Research Interests: Intérêts de recherche :

Automatic Range Data Acquisition:

Range data acquisition consists in collecting information on tridimensional scenes with active sensors and in merging data in a consistent way to allow extraction of relevant characteristics of an environment.

The problems studied here are related with the use, the development and the automation of range sensing strategies that will provide a complete coverage of large and complex objects as required in the context of computer vision applied to robotic and autonomous systems operation.

Current projects include the development of an integrated sensing setup that takes advantage of a serial arm manipulator to move a laser range finder around complex scenes for which occupancy models need to be computed. Minimal interaction of human operators and reduction of scanning times are the main objectives that are pursued.

Principal investigator: Pierre Payeur
Participant: Phillip Curtis, Christopher Yang

Scanning with a laser range finder

Raw range measurements

Collecting range measurements

Stereo/Range Sensing in Complex Environments:

3D objects shapes generate important challenges in data acquisition as active range sensing technologies are highly sensitive to the orientation and shininess of surfaces. On the other hand, stereoscopic vision heavily depends on lighting conditions and surface textures.

The problems examined here are related with the combination of both range (depth) and illuminance (intensity of light) imaging technologies in order to combine their respective strengths to achieve maximum robustness in 3D data acquisition as required for robotic systems that operate in harsh environments.

Current projects include the calibration of range finders with stereoscopic sensors as well as the examination of the complementarity between laser range and stereoscopic vision sensing techniques to enhance data acquisition robustness in realistic industrial robotic environments.

▶ ROWS:

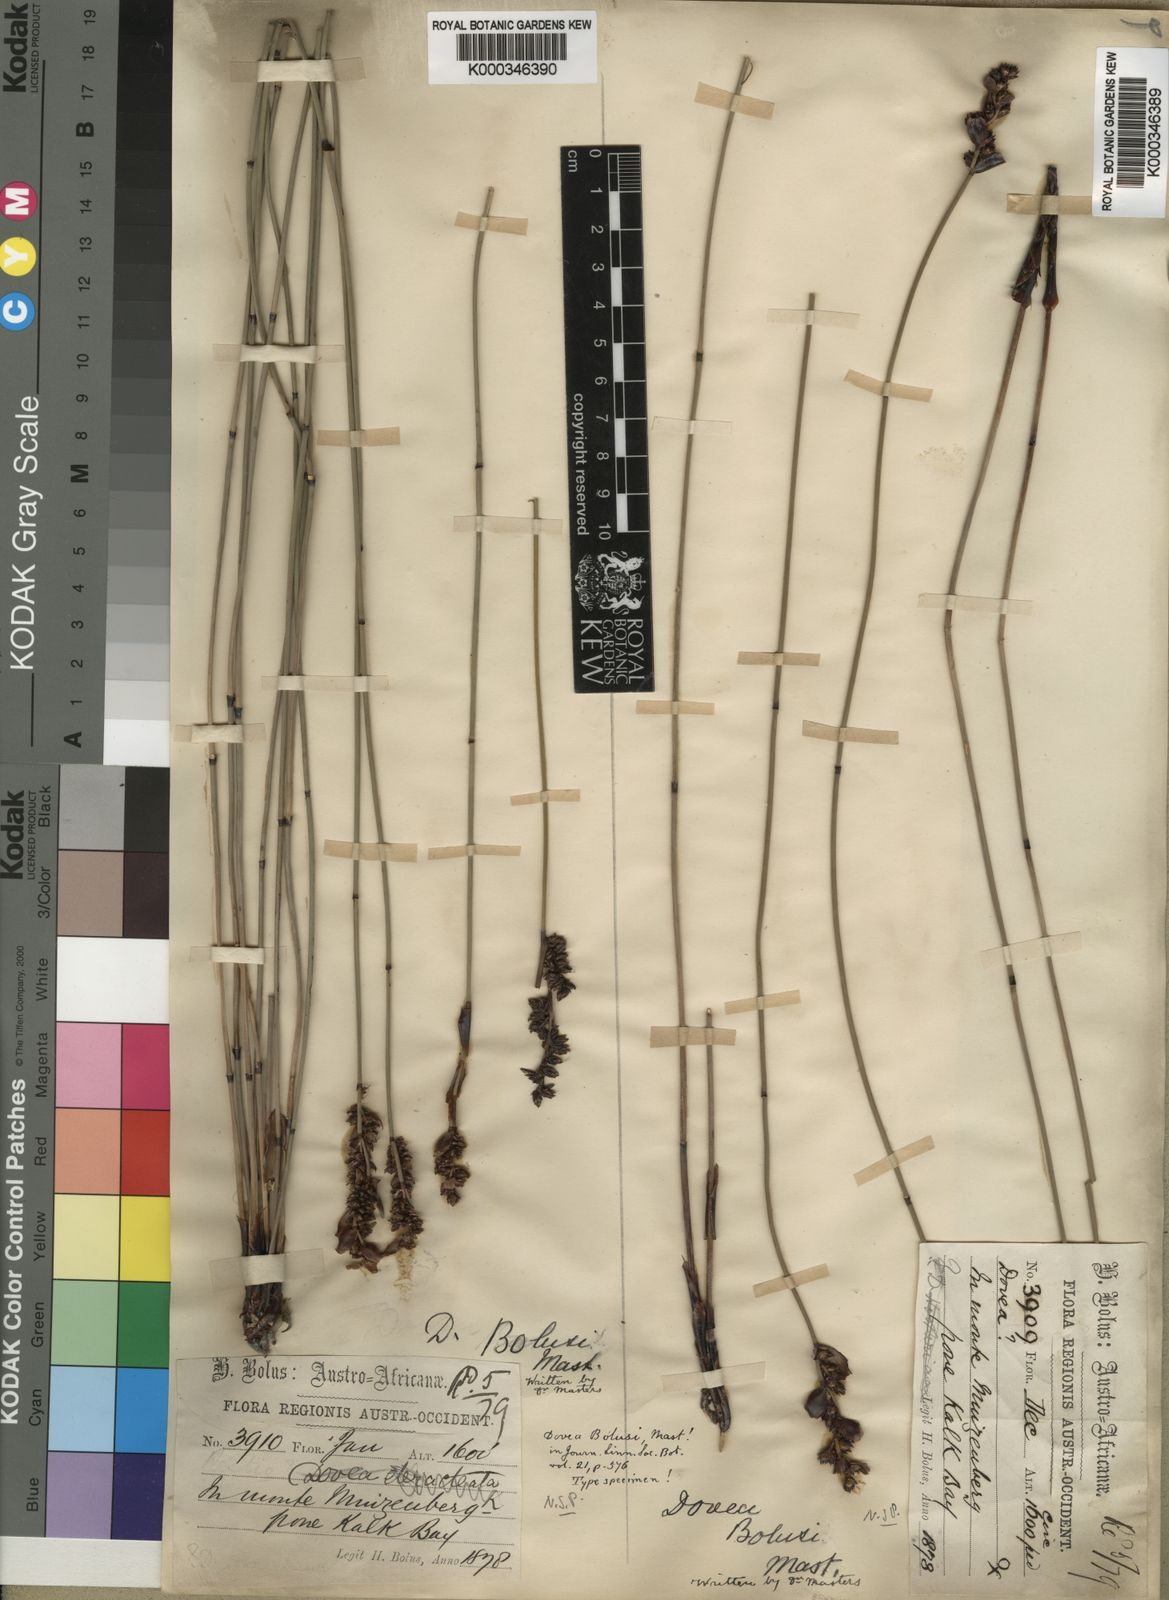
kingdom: Plantae
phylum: Tracheophyta
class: Liliopsida
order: Poales
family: Restionaceae
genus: Elegia
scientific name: Elegia hookeriana
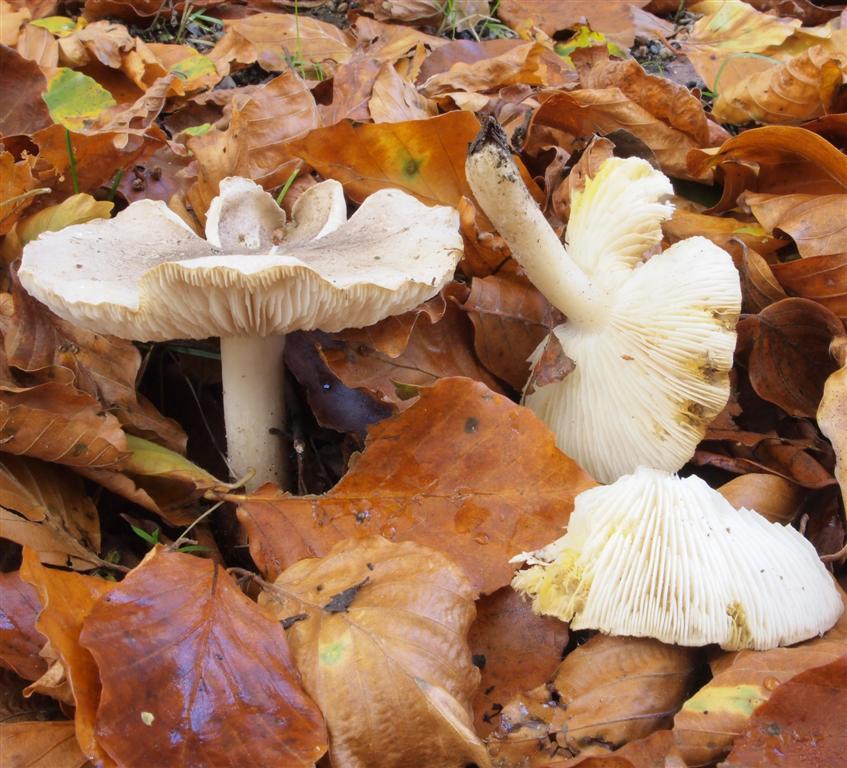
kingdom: Fungi
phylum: Basidiomycota
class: Agaricomycetes
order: Agaricales
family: Tricholomataceae
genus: Tricholoma
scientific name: Tricholoma scalpturatum
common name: gulplettet ridderhat
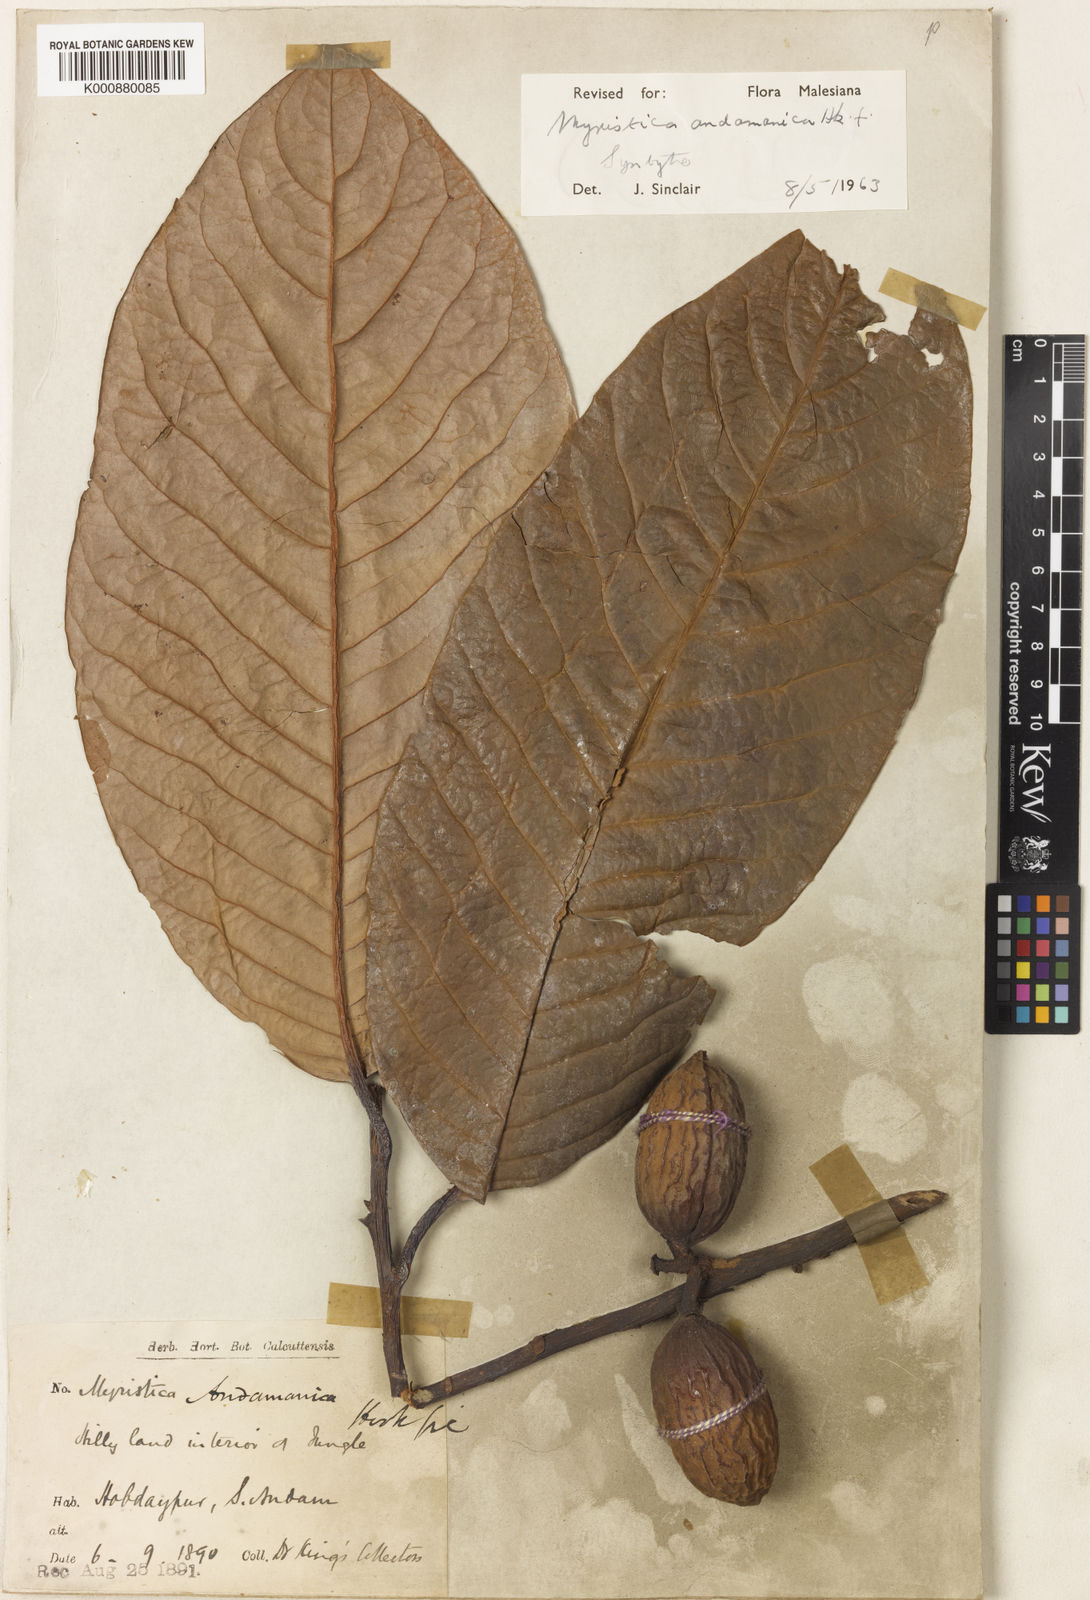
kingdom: Plantae
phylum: Tracheophyta
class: Magnoliopsida
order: Magnoliales
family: Myristicaceae
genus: Myristica
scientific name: Myristica andamanica
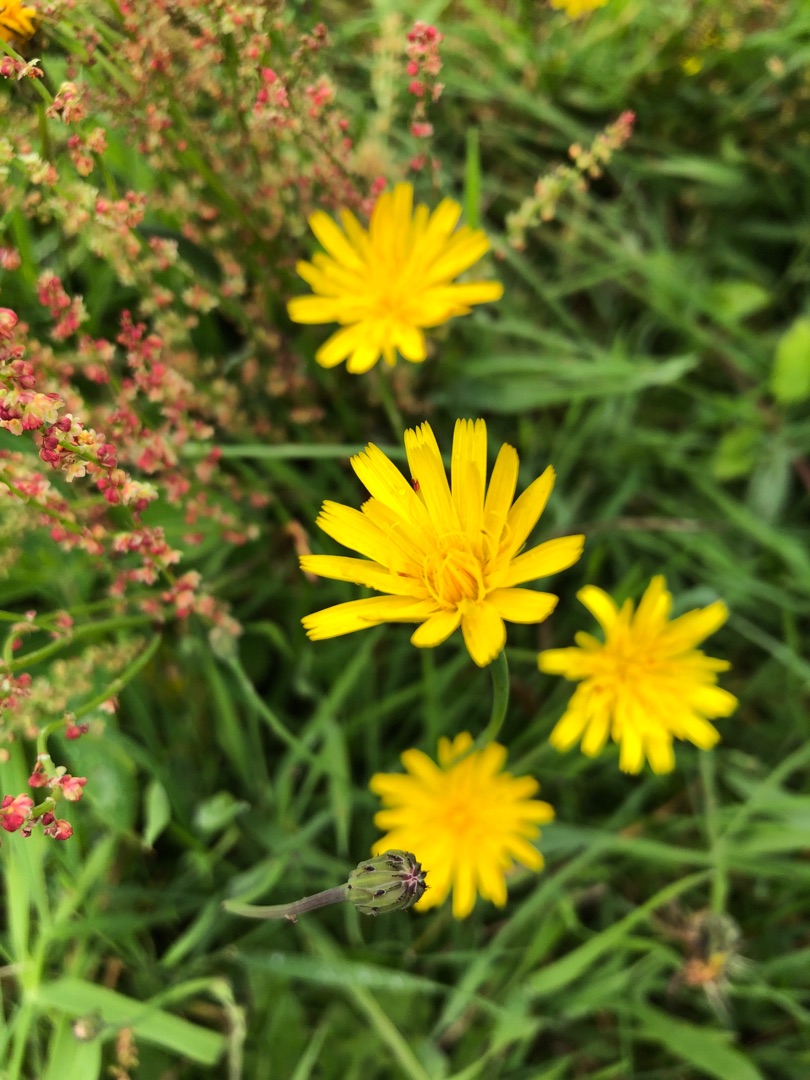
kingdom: Plantae
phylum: Tracheophyta
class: Magnoliopsida
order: Asterales
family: Asteraceae
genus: Hypochaeris
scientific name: Hypochaeris radicata
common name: Almindelig kongepen
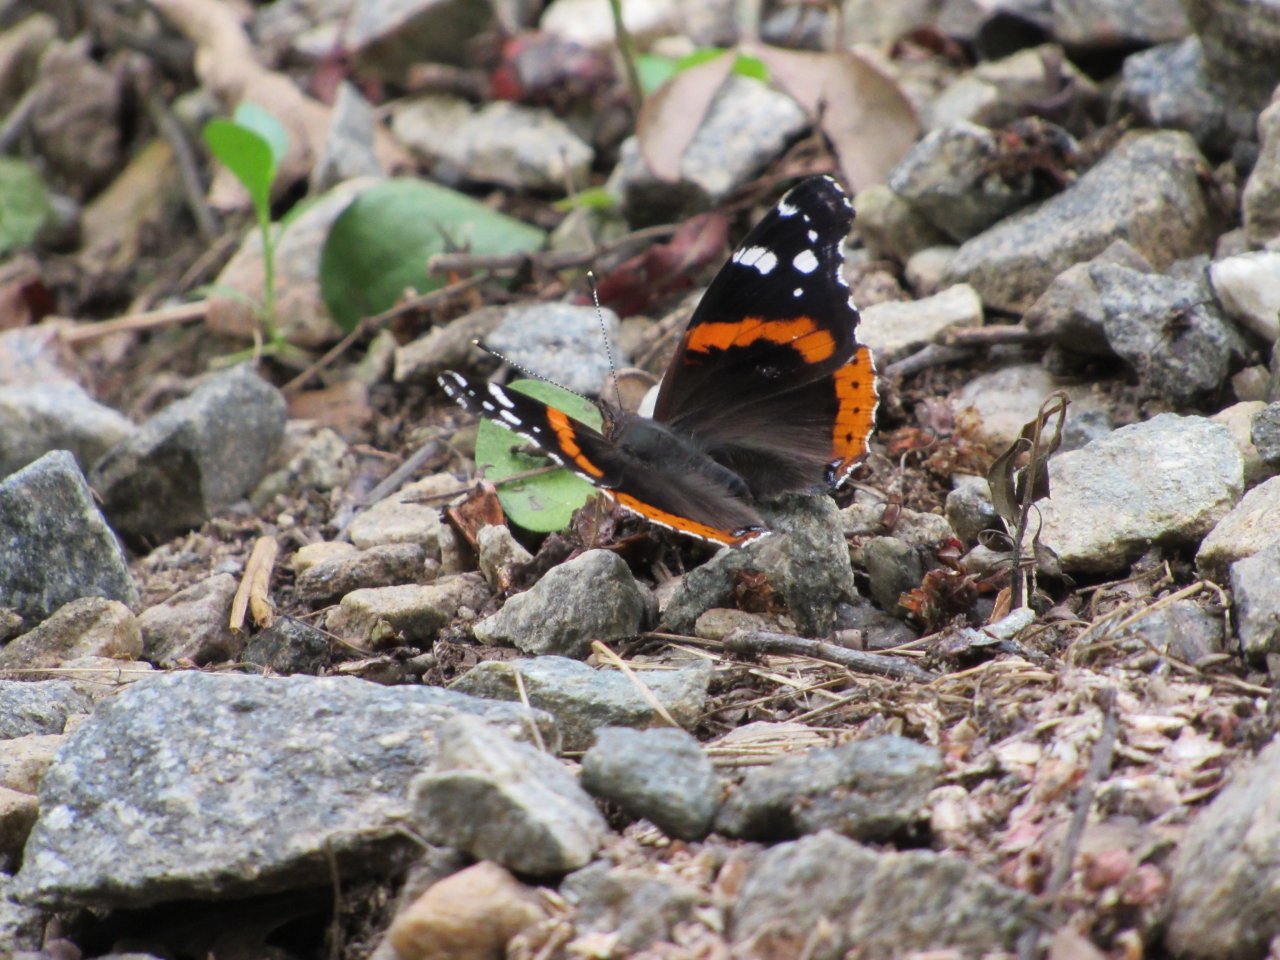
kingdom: Animalia
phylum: Arthropoda
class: Insecta
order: Lepidoptera
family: Nymphalidae
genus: Vanessa
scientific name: Vanessa atalanta
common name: Red Admiral
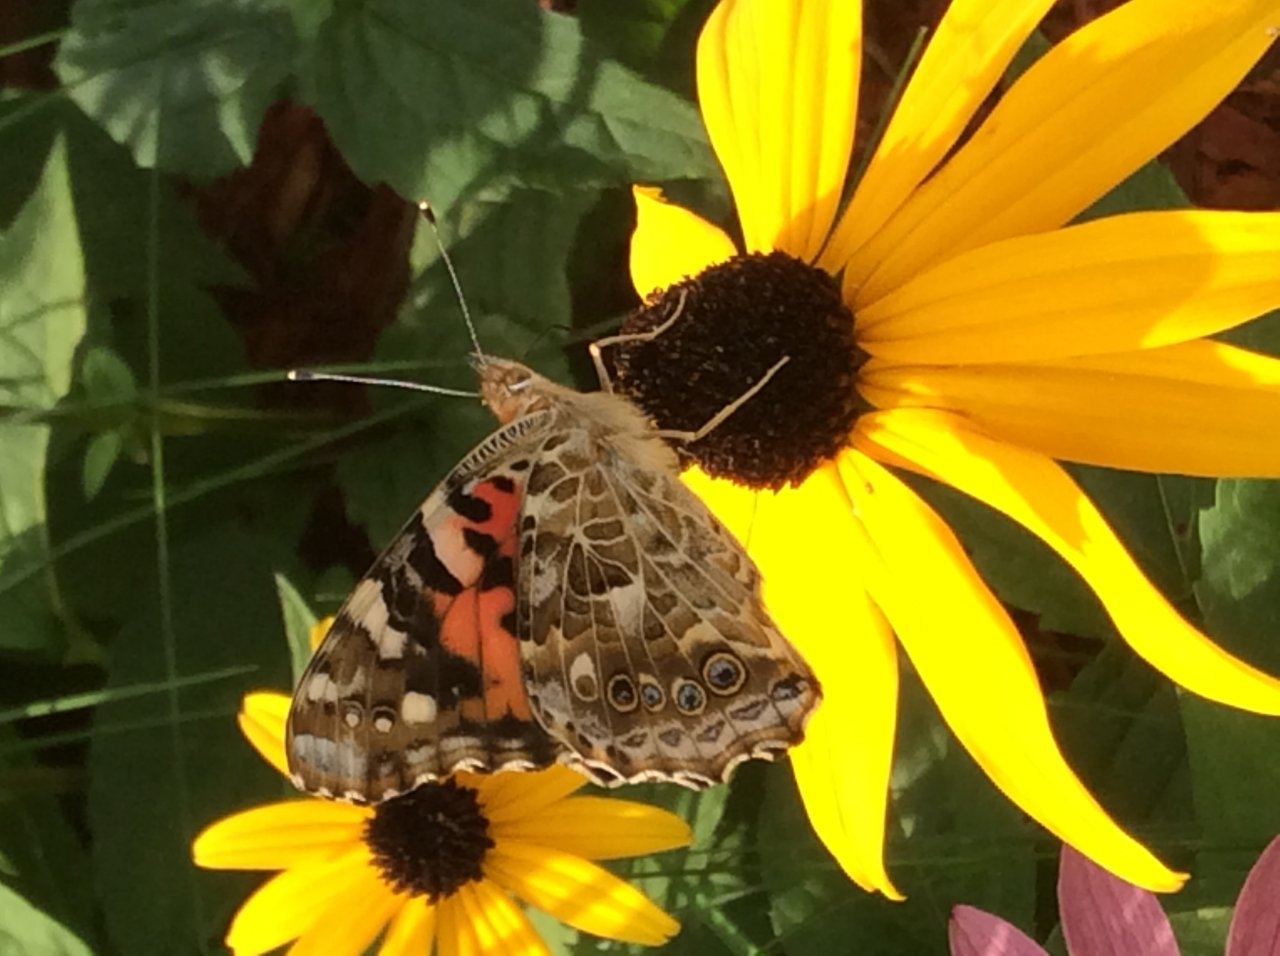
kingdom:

▶ GOAL A:
Decide whether each statement agrees with the research interests page, answering yes or no and quoting the words of the page that settle it: (i) A serial arm manipulator moves the laser range finder. (ii) Stereoscopic vision depends heavily on the orientation and shininess of surfaces. (iii) Phillip Curtis is the principal investigator.
▶ GOAL B:
Using the research interests page, answer each question briefly:
(i) What are the main objectives of the integrated sensing setup project?
(ii) What does the page say illuminance means?
(iii) Which two kinds of sensors are to be calibrated together?
▶ GOAL C:
Pick up the research interests page after its last sentence and carry it on in the same style.
The items play no part in this work.

▶ WRITTEN RESPONSE A:
(i) Yes: "takes advantage of a serial arm manipulator to move a laser range finder around complex scenes"
(ii) No: "stereoscopic vision heavily depends on lighting conditions and surface textures"
(iii) No: "Principal investigator: Pierre Payeur"

▶ WRITTEN RESPONSE B:
(i) Minimal interaction of human operators and reduction of scanning times.
(ii) Intensity of light.
(iii) Range finders and stereoscopic sensors.

▶ WRITTEN RESPONSE C:
Principal investigator: Pierre Payeur
Participant: Christopher Yang, Danick Desjardins

Range Measurement Registration:

As physical sensors have a limited field of view, a relatively large number of viewpoints must generally be visited to obtain a complete estimate of the structure of a complex scene. Merging the measurements collected from each viewpoint implies that a system is able to keep the track of the sensor position and orientation. Unfortunately, this is hardly achieved in practical systems.

Given these limitations, it is important to develop means to estimate the relative position and orientation transformations between successive viewpoints in order to ensure that raw data can be merged in a constructive way. Unfortunately, most of the existing approaches use sophisticated intermediate representations of the measurements to estimate these transformations. This imposes severe limitations for real-time robotic operations.

Current projects on data registration aim toward the development of simpler and more efficient registration techniques that directly exploit range measurements obtained by commercially available sensors to generate accurate estimates of registration parameters within very limited computing time as required by autonomous robotic systems.

Principal investigator: Pierre Payeur
Participant: Changzhong Chen, Phillip Curtis

Estimating transformation parameters

Segmented range measurements

Superposition of registered surfaces

Superposition of registered surfaces

Probabilistic Occupancy Modeling of 3D Space:

Determining the movement of a robot implies a detailed knowledge of the objects located in its workspace. Workspace modeling is therefore a critical issue in any path planning and collision avoidance system.

The problem of 3D space modeling from range or illuminance images includes many aspects starting from the registration of the raw data, the fusion of measurements originating from different sensors or different viewpoints and the determination of a suitable representation according to a specific task, up to the optimal rendering of the resulting model and ultimately the interpretation of the model that will allow decision making.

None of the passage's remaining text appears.